◆ **ABOUT THIS TASK**: Both the line below containing "Lines that need" and the line containing "the green tree at <bbox>801, 0, 940, 228</bbox>", along with every line between them, should be repeated exactly; no other line belongs in the answer.

◆ **DATA**:
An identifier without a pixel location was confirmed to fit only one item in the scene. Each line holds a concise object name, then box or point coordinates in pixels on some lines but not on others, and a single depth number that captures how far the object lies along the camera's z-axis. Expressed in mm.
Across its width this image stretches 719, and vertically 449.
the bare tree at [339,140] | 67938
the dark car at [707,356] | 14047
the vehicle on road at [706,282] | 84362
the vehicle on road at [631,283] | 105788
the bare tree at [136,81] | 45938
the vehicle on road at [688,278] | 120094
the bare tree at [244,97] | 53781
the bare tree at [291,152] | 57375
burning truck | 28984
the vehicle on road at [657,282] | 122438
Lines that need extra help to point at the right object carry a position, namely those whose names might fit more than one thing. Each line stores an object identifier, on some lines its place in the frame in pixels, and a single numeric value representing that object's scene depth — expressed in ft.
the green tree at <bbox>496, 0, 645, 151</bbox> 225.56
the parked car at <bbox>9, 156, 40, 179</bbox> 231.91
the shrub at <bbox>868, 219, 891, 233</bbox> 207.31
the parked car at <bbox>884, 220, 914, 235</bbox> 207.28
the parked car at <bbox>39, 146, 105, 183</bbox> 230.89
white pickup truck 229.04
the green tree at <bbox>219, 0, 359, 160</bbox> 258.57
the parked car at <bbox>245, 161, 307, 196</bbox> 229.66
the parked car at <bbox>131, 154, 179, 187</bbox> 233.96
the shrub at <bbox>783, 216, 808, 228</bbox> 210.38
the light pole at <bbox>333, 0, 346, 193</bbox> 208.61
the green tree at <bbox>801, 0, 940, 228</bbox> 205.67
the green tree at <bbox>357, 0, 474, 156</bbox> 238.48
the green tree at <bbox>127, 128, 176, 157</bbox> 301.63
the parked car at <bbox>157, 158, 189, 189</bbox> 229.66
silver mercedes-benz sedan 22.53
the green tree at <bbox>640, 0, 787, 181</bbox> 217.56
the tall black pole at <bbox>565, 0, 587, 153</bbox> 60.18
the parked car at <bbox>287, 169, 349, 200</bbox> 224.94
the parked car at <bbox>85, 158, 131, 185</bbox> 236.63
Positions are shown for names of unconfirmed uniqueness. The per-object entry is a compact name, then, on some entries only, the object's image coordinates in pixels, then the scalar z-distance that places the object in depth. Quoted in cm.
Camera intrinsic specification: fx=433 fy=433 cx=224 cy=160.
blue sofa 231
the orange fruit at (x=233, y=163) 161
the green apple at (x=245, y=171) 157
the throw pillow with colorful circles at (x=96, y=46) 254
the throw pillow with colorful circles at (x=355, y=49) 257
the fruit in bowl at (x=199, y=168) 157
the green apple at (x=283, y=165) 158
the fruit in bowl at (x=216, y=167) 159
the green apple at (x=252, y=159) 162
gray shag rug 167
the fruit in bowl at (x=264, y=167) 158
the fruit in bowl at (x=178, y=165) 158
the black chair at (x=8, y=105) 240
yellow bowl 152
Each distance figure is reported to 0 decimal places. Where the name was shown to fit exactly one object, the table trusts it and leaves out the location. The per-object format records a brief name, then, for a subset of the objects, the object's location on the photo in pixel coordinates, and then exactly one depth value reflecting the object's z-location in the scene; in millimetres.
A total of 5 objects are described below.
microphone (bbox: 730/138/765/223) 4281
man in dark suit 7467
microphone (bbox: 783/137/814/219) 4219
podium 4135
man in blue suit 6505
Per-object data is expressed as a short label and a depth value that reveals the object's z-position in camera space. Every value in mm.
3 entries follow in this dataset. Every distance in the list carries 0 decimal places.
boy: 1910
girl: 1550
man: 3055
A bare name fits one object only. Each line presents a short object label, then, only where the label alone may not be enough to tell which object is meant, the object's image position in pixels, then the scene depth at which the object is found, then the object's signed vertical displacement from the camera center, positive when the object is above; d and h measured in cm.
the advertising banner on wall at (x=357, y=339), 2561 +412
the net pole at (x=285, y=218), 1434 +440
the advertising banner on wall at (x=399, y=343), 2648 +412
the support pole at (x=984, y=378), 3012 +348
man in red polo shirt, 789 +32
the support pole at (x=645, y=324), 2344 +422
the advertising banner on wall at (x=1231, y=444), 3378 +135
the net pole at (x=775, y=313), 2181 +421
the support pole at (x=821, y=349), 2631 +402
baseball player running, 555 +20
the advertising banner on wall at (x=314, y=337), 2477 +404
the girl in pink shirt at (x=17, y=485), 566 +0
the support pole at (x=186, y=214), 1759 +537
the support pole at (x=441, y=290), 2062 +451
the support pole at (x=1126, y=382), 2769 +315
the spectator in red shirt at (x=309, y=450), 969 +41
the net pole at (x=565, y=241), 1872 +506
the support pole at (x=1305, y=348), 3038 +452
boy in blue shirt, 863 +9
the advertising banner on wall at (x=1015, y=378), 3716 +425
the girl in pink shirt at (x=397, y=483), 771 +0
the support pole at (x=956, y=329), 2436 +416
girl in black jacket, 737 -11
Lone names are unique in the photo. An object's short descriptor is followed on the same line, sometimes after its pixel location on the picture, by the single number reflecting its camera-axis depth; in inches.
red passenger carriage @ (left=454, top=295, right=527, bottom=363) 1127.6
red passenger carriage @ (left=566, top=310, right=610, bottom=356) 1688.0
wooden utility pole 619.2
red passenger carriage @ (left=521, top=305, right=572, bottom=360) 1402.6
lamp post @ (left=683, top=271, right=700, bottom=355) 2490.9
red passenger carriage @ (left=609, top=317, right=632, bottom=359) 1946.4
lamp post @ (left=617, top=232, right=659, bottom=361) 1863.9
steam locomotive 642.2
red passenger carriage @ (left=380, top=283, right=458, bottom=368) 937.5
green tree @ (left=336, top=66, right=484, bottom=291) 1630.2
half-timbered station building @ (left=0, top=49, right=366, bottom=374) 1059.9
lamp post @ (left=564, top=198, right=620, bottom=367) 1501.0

◆ **RESULT OF THIS TASK**:
Lines that need extra help to point at the right object carry a position, namely those whose names might fit more than one thing. Each line stores an object identifier, on some lines its place in the frame in pixels, and a single numeric value representing that object's scene depth — expressed in ft.
the green tree at <bbox>496, 0, 645, 151</bbox> 225.56
the parked car at <bbox>9, 156, 40, 179</bbox> 231.91
the shrub at <bbox>868, 219, 891, 233</bbox> 207.31
the parked car at <bbox>884, 220, 914, 235</bbox> 207.28
the parked car at <bbox>39, 146, 105, 183</bbox> 230.89
white pickup truck 229.04
the green tree at <bbox>219, 0, 359, 160</bbox> 258.57
the parked car at <bbox>245, 161, 307, 196</bbox> 229.66
the parked car at <bbox>131, 154, 179, 187</bbox> 233.96
the shrub at <bbox>783, 216, 808, 228</bbox> 210.38
the light pole at <bbox>333, 0, 346, 193</bbox> 208.61
the green tree at <bbox>801, 0, 940, 228</bbox> 205.67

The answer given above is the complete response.